ECLI:NL:GHAMS:2010:BM3094
Gerechtshof Amsterdam
- Hoger beroep
- G.J. Driessen-Poortvliet
- A.L. Diender
- J.A. van Keulen
- Rechtspraak.nl
Afwijzing verzoek gezamenlijk ouderlijk gezag na incidenten en slechte communicatie tussen ouders
In deze zaak, behandeld door het Gerechtshof Amsterdam op 13 april 2010, is het verzoek van de vader om gezamenlijk ouderlijk gezag over zijn kind, geboren in 2003, afgewezen. De vader had in hoger beroep beroep aangetekend tegen een eerdere beschikking van de kinderrechter, waarin zijn verzoek tot eenhoofdig gezag was afgewezen. De moeder, die de Braziliaanse nationaliteit heeft en zonder legale verblijfsstatus in Nederland woont, heeft vanaf de geboorte van het kind het ouderlijk gezag alleen uitgeoefend. Tijdens de zitting op 22 februari 2010 werd duidelijk dat er ernstige communicatieproblemen tussen de ouders bestaan, wat de samenwerking in de opvoeding van het kind bemoeilijkt. De rechtbank had eerder vastgesteld dat, ondanks periodes van samenwerking, er recent een incident had plaatsgevonden bij de school van het kind waarbij de politie betrokken was. Dit leidde tot de conclusie dat de ouders nog niet in staat zijn om gezamenlijk het gezag uit te oefenen.
De vader voerde aan dat het in het belang van het kind is dat hij gezamenlijk gezag krijgt, omdat hij vreest dat de moeder, gezien haar illegale verblijfsstatus, met het kind naar Brazilië zal vertrekken. De moeder betwistte dit standpunt en benadrukte dat de vader niet constructief samenwerkt in de opvoeding.

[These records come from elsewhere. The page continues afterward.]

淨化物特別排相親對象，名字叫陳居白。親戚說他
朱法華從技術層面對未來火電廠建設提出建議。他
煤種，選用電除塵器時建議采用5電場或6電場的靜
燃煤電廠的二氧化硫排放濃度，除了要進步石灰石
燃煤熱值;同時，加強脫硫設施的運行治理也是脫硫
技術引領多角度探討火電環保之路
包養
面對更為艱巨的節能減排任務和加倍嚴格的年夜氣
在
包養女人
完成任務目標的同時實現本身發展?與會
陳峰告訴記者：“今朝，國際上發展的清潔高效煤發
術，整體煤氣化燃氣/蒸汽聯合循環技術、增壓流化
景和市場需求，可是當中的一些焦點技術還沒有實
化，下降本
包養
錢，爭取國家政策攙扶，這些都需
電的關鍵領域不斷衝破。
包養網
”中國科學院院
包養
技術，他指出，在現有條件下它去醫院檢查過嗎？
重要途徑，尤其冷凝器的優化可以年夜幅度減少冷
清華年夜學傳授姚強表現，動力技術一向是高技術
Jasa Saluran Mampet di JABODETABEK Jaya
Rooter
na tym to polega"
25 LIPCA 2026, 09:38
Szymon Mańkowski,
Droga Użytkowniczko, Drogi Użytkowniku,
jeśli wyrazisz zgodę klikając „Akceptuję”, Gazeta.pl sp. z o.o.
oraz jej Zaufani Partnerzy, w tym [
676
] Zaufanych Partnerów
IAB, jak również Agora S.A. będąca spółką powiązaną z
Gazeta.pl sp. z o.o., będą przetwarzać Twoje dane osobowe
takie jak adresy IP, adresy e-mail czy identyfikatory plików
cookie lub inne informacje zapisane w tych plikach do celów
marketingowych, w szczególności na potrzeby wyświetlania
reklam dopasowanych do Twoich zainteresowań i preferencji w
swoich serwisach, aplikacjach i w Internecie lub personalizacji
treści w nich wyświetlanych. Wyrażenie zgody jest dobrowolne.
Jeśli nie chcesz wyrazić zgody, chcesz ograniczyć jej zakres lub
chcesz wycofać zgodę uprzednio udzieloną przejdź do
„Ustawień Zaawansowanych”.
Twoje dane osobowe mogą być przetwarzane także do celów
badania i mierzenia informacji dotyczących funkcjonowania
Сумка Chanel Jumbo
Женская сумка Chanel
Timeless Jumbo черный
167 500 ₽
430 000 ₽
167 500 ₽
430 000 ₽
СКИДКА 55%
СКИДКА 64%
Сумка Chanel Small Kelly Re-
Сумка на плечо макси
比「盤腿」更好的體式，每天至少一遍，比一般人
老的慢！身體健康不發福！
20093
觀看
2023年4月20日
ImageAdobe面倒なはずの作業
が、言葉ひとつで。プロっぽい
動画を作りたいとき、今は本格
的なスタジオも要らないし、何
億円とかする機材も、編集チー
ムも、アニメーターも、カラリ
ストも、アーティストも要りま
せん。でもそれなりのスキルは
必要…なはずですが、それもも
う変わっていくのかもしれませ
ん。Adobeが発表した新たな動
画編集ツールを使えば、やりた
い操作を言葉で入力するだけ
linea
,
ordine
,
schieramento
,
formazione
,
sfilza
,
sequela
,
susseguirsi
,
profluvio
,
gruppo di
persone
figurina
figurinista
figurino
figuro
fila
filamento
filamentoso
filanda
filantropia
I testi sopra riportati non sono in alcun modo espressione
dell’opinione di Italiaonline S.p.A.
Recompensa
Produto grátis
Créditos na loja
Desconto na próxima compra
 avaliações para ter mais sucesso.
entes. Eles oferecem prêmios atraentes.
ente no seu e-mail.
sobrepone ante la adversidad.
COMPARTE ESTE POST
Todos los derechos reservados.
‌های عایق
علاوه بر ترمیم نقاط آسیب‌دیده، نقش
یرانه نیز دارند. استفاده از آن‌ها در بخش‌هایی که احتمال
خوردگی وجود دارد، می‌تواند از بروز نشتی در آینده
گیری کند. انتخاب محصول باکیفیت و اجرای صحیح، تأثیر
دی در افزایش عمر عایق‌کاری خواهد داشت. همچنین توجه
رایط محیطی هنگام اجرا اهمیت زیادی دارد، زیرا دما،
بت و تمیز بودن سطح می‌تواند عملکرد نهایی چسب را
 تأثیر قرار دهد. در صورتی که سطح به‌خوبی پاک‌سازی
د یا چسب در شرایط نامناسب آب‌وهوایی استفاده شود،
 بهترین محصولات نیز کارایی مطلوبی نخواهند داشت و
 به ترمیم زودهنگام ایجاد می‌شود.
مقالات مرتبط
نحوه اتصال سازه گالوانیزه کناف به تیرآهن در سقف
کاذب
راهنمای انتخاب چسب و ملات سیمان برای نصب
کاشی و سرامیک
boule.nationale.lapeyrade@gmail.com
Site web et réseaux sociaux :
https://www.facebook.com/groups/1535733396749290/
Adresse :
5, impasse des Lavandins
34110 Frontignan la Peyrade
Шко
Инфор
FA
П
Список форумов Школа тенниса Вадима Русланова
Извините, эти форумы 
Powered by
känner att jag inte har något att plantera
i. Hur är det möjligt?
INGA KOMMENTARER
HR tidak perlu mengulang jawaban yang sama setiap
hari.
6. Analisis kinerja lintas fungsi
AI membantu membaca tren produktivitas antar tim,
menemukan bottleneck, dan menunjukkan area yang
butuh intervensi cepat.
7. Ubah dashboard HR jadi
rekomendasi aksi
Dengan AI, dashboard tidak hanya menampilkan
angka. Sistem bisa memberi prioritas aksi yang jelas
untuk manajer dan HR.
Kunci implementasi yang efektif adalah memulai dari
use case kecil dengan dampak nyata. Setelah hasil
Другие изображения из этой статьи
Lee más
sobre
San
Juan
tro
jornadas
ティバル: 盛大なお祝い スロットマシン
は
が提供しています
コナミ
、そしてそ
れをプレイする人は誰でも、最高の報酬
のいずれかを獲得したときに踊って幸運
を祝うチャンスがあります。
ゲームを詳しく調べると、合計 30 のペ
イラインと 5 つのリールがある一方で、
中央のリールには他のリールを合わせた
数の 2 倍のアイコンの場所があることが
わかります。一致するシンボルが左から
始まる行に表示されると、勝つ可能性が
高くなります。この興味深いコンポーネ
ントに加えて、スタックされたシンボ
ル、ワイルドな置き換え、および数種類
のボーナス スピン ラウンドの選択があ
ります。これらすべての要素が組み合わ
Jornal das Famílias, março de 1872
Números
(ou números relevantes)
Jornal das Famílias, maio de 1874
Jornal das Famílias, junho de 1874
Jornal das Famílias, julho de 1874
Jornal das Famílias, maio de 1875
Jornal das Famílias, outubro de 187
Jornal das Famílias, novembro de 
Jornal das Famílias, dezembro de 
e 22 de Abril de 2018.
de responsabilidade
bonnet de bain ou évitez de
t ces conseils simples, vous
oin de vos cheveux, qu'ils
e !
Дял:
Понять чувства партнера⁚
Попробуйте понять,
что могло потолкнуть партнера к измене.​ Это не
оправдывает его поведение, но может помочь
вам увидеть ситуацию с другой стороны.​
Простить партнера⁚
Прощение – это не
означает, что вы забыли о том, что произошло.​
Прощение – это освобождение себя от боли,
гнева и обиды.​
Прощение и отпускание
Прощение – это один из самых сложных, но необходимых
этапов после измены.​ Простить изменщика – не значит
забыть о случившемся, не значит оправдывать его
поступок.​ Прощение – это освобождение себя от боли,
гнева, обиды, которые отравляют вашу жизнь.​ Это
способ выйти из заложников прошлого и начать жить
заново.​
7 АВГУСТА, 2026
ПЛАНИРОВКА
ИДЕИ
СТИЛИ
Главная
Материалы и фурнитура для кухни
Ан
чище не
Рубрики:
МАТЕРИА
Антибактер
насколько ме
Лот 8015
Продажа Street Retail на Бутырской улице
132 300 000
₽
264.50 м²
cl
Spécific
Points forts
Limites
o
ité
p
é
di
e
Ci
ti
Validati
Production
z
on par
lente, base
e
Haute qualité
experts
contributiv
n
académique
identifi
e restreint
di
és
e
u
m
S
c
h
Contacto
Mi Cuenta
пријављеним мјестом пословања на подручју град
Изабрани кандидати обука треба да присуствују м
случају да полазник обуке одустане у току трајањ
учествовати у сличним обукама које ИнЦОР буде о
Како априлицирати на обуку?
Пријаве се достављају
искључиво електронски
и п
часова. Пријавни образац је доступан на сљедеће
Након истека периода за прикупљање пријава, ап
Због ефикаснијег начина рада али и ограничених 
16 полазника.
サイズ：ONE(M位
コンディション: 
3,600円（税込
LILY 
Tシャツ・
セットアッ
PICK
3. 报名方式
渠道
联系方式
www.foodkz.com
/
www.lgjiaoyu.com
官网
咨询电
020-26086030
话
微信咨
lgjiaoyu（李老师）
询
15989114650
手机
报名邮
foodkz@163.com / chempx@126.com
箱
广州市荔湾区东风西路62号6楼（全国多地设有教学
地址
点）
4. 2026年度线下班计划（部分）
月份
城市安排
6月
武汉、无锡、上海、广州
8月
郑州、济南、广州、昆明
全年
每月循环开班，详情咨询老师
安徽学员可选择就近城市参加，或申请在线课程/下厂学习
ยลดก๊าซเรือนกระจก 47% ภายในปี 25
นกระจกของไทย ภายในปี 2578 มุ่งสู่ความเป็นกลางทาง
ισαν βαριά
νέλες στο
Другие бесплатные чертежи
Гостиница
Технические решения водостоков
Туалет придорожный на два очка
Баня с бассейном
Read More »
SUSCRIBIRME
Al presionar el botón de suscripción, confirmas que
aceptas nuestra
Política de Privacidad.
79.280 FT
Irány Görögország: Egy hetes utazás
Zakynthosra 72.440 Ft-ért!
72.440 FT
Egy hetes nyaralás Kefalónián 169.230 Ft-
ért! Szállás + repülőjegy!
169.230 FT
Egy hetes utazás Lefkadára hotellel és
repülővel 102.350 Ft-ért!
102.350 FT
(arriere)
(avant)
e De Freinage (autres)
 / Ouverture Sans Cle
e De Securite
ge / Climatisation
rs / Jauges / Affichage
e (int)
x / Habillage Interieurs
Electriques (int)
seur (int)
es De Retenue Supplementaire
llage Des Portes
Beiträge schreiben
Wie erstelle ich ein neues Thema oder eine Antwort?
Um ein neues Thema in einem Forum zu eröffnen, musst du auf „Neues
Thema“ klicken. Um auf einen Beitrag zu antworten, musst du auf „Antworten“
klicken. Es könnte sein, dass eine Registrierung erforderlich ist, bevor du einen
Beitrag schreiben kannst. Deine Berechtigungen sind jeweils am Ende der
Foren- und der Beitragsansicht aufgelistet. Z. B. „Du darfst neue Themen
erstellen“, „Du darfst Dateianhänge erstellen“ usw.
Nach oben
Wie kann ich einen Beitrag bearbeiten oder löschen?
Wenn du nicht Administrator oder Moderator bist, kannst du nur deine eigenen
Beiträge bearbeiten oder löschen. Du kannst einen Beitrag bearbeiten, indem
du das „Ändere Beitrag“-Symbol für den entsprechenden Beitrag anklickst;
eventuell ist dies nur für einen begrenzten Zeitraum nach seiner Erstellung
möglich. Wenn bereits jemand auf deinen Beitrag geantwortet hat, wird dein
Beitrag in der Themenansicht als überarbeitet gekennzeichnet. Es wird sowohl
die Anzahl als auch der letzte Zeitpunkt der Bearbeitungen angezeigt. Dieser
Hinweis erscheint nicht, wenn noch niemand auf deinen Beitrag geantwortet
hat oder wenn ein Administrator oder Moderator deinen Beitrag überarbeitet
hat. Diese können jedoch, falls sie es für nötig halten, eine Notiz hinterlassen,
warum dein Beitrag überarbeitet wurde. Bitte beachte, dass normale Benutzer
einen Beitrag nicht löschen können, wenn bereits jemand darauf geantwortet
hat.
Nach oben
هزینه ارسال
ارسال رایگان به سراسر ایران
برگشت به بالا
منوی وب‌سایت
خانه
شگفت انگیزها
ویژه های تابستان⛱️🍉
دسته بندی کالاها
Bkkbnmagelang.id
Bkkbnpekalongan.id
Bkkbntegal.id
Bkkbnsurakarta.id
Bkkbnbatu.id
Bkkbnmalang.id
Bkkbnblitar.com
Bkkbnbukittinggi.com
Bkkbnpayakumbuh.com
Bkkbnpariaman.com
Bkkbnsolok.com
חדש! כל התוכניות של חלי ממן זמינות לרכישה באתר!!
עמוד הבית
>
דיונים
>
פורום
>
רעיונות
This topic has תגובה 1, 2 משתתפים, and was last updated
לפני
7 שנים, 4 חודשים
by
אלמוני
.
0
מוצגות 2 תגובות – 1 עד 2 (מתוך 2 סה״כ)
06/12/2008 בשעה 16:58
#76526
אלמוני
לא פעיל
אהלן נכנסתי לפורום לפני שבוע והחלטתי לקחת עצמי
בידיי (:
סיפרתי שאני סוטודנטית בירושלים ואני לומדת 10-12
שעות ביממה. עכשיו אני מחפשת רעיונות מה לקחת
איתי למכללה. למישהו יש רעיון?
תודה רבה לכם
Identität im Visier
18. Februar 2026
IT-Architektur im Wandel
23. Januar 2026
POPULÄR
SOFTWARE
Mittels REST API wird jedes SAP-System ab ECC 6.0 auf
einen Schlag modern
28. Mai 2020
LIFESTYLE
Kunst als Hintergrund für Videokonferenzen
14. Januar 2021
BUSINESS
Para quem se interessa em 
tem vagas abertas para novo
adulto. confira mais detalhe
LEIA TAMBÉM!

Het hof oordeelde dat de communicatie tussen de ouders onverminderd slecht is en dat de vader de moeder niet op de hoogte houdt van belangrijke zaken met betrekking tot het kind, zoals medische afspraken. Het hof concludeerde dat de risico's voor het kind te groot zijn om gezamenlijk gezag toe te kennen, gezien de spanningen tussen de ouders en de zorgen van de Raad voor de Kinderbescherming over de ontwikkeling van het kind.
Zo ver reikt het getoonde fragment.